Information supplied:
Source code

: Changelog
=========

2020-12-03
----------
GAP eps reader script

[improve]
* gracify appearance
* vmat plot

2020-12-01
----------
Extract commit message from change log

What you will do:
From the first line to the last, return the data above exactly.

Result:
Source code

: Changelog
=========

2020-12-03
----------
GAP eps reader script

[improve]
* gracify appearance
* vmat plot

2020-12-01
----------
Extract commit message from change log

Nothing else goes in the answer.